- What is required: In the entries below, find the line with "index pip: (199, 179)" and the line with "pinky pip: (129, 191)". Print those two and everything between them exactly, and nothing else.

··· Data records

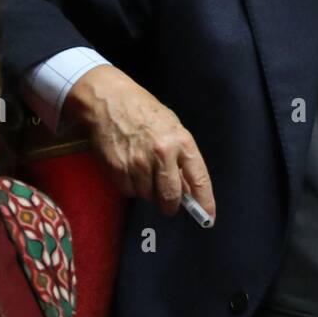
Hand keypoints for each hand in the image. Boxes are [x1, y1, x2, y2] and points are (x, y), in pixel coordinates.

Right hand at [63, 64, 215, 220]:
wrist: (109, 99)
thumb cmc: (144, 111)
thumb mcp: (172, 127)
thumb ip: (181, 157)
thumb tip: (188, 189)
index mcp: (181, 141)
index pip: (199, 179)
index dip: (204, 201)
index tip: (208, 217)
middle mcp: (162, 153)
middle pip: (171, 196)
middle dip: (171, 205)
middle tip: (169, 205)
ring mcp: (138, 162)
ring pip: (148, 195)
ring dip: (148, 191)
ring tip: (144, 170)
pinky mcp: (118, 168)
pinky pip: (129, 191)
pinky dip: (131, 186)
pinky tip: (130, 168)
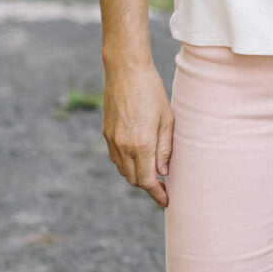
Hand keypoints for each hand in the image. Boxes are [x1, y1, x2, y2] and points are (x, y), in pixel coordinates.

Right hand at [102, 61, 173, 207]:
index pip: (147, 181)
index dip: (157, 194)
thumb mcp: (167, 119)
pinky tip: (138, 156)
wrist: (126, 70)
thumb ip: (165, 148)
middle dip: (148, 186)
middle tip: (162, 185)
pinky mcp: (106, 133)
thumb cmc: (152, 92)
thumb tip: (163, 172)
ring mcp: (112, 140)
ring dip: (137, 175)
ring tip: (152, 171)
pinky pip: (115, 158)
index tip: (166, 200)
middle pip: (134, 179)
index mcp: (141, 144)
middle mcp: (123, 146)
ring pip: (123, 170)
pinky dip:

······

- Your solution:
index pip: (199, 179)
index dip: (204, 201)
index tip: (208, 217)
middle mcp: (162, 153)
middle pip: (171, 196)
middle dip: (171, 205)
middle tip: (169, 205)
ring mcp: (138, 162)
ring pip: (148, 195)
ring dip: (148, 191)
ring tip: (144, 170)
pinky mcp: (118, 168)
pinky pip: (129, 191)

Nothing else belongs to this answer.